Lunar New Year traditionally marks the end of the winter season and the dawn of spring. Different cultural regions have various customs and traditions associated with the festival, but the most common celebrations include a family reunion dinner, the exchange of red envelopes containing money, and the picturesque Lantern Festival which is symbolic of letting go of the past and seeking out good fortune.
Despite being referred to as Chinese New Year, the festival is officially recognised across a whole host of east-Asian countries, including Korea, Vietnam, Singapore, Indonesia, and others. The celebrations don’t stop there, however – major cities in the UK, such as London, have seen parades and events to mark the occasion. Red and gold dragons have bounced through our streets, while talented performers have dazzled crowds with their traditional dancing.
To find out more about the Lunar New Year, we enlisted the help of our esteemed People Advisor Chloe Tsang. We spoke to her about her experience with the festival, and asked the questions that are on all our minds.
Lunar New Year is a festival which we celebrate under the Chinese calendar. It resembles the moons at different times of the year, and is celebrated across 15 days, beginning from Chinese New Year’s Eve until the Lantern Festival on the fifteenth day. There are various festivities and traditional activities we take part in.

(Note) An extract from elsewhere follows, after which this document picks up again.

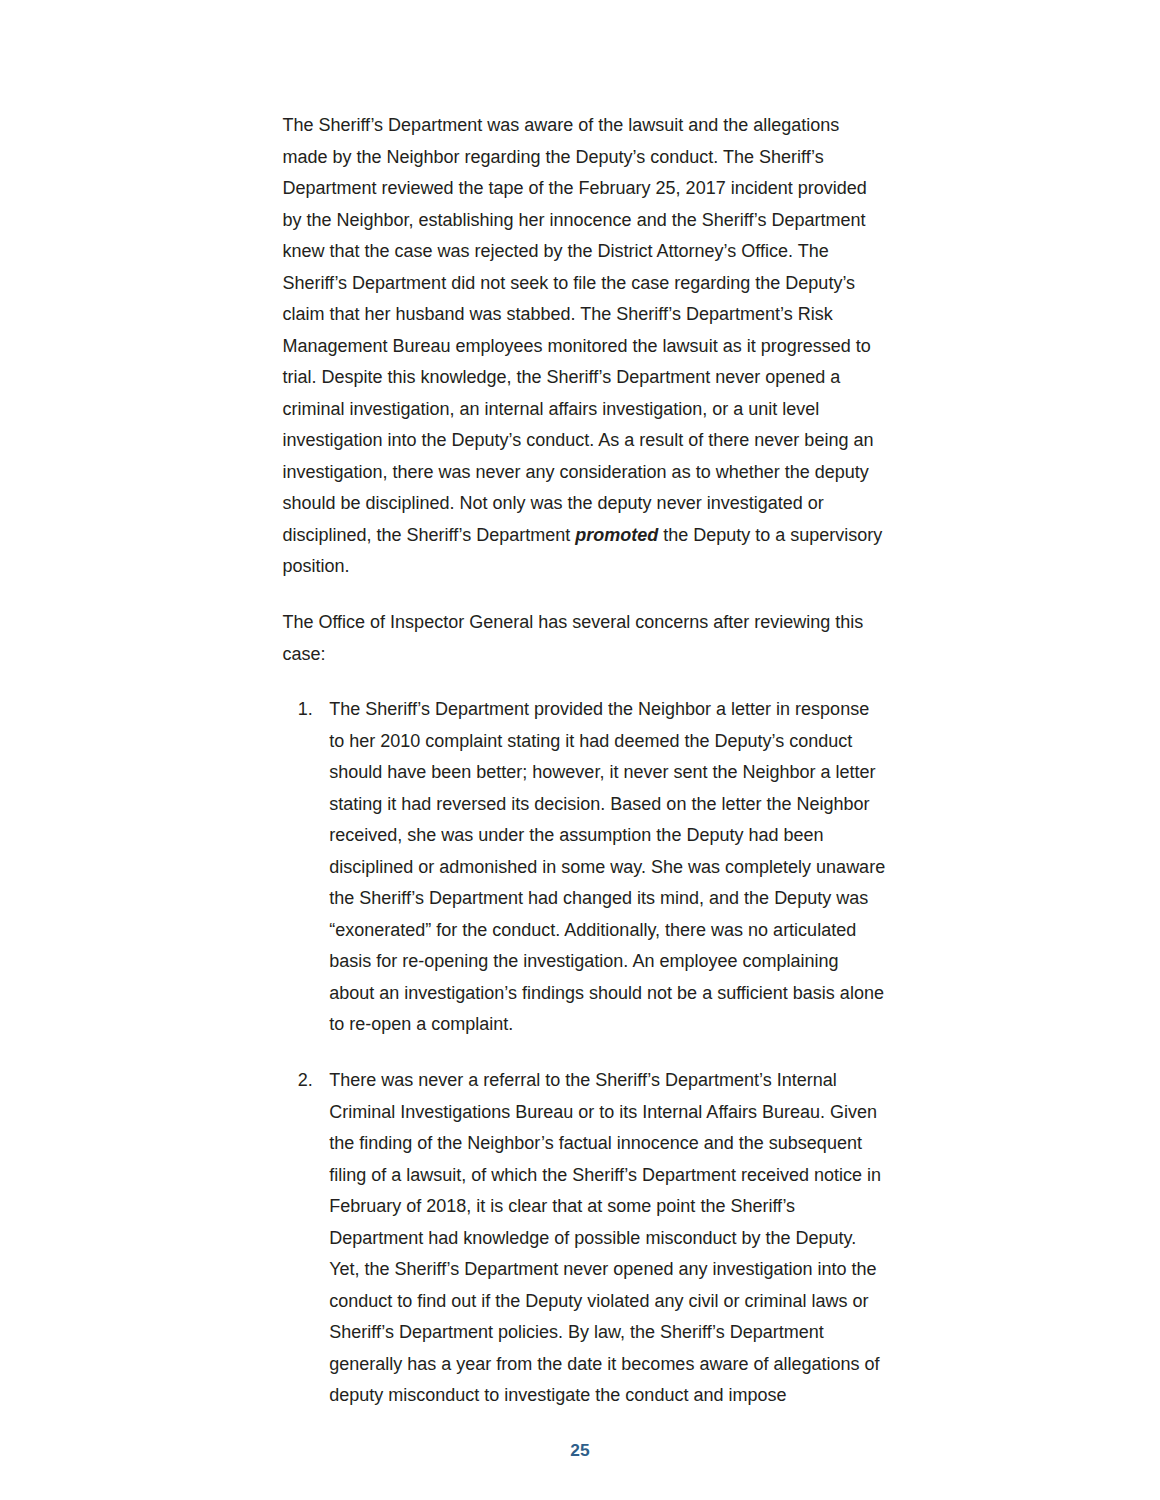The Sheriff’s Department was aware of the lawsuit and the allegations made by the Neighbor regarding the Deputy’s conduct. The Sheriff’s Department reviewed the tape of the February 25, 2017 incident provided by the Neighbor, establishing her innocence and the Sheriff’s Department knew that the case was rejected by the District Attorney’s Office. The Sheriff’s Department did not seek to file the case regarding the Deputy’s claim that her husband was stabbed. The Sheriff’s Department’s Risk Management Bureau employees monitored the lawsuit as it progressed to trial. Despite this knowledge, the Sheriff’s Department never opened a criminal investigation, an internal affairs investigation, or a unit level investigation into the Deputy’s conduct. As a result of there never being an investigation, there was never any consideration as to whether the deputy should be disciplined. Not only was the deputy never investigated or disciplined, the Sheriff’s Department promoted the Deputy to a supervisory position.
The Office of Inspector General has several concerns after reviewing this case:
The Sheriff’s Department provided the Neighbor a letter in response to her 2010 complaint stating it had deemed the Deputy’s conduct should have been better; however, it never sent the Neighbor a letter stating it had reversed its decision. Based on the letter the Neighbor received, she was under the assumption the Deputy had been disciplined or admonished in some way. She was completely unaware the Sheriff’s Department had changed its mind, and the Deputy was “exonerated” for the conduct. Additionally, there was no articulated basis for re-opening the investigation. An employee complaining about an investigation’s findings should not be a sufficient basis alone to re-open a complaint.
There was never a referral to the Sheriff’s Department’s Internal Criminal Investigations Bureau or to its Internal Affairs Bureau. Given the finding of the Neighbor’s factual innocence and the subsequent filing of a lawsuit, of which the Sheriff’s Department received notice in February of 2018, it is clear that at some point the Sheriff’s Department had knowledge of possible misconduct by the Deputy. Yet, the Sheriff’s Department never opened any investigation into the conduct to find out if the Deputy violated any civil or criminal laws or Sheriff’s Department policies. By law, the Sheriff’s Department generally has a year from the date it becomes aware of allegations of deputy misconduct to investigate the conduct and impose
25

It is a time to be with family, sharing meals together and enjoying the festivities. A key part of it is spent worshiping our ancestors and honouring the dead of our families, but of course there are plenty of celebrations like giving out red envelopes and lighting lanterns.
We have lots of unique traditions over this period. Before Lunar New Year, we deep clean our homes to remove any bad fortune and make way for the luck that the new year brings. On the day, we’re not allowed to take out rubbish or wash our hair as this will be seen as washing away the good luck.

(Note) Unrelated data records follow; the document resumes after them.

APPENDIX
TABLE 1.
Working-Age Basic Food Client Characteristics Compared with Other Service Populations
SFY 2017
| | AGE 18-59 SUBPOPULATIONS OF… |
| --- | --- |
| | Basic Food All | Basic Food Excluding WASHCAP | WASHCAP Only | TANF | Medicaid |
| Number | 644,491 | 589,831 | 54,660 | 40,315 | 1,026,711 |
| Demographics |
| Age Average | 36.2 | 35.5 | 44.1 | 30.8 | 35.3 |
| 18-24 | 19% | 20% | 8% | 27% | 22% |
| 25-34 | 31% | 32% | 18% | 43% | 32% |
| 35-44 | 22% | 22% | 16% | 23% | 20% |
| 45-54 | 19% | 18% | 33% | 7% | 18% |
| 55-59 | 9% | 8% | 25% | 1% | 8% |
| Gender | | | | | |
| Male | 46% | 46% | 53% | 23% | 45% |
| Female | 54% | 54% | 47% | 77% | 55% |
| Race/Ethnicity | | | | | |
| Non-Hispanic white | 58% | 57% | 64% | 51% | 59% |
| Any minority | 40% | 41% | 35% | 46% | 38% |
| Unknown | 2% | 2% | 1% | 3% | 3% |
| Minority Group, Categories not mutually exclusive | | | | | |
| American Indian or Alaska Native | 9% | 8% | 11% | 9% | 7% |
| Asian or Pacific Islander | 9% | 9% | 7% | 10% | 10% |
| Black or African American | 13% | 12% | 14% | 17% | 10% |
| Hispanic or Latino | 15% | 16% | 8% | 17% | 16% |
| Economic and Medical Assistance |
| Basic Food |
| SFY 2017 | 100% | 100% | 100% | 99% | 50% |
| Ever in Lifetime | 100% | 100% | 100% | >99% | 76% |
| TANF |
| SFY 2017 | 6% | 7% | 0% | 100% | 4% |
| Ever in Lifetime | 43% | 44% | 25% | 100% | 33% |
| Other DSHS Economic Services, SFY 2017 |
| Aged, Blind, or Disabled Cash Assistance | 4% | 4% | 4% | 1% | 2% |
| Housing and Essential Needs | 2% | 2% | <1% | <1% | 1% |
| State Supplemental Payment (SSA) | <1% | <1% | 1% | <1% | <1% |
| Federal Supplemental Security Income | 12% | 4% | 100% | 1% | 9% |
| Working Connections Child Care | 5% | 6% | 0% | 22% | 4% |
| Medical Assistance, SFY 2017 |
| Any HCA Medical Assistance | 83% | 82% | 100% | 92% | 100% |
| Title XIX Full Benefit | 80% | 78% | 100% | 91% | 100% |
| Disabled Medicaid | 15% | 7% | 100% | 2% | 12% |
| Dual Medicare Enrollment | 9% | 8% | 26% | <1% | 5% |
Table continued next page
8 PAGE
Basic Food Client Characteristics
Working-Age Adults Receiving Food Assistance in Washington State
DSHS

We see the new year as a new beginning, so it’s ideal to get a haircut at the start of this period. There is also no swearing or arguing for the next 15 days, although sometimes this gets broken!
We hang up red decorations across the house, and of course there are plenty of celebrations on the street. One of the most famous is the Chinese dragon dance, which is done for good luck. You must make sure to touch the dragon as it passes to receive the good luck!
We normally celebrate the Lunar New Year at my parent’s or grandparent’s house. It’s just like Christmas for me – I love the food we have and my mum makes it fresh every year. We have banquets including chicken, duck, king prawn, steamed fish, dumplings, chicken feet, hotpots, noodles, rice balls, melon, moon cakes, and much more!
To all those celebrating Lunar New Year, and to those who are new to the tradition, Vanguard wishes you an exciting year filled with happiness, prosperity, and good fortune.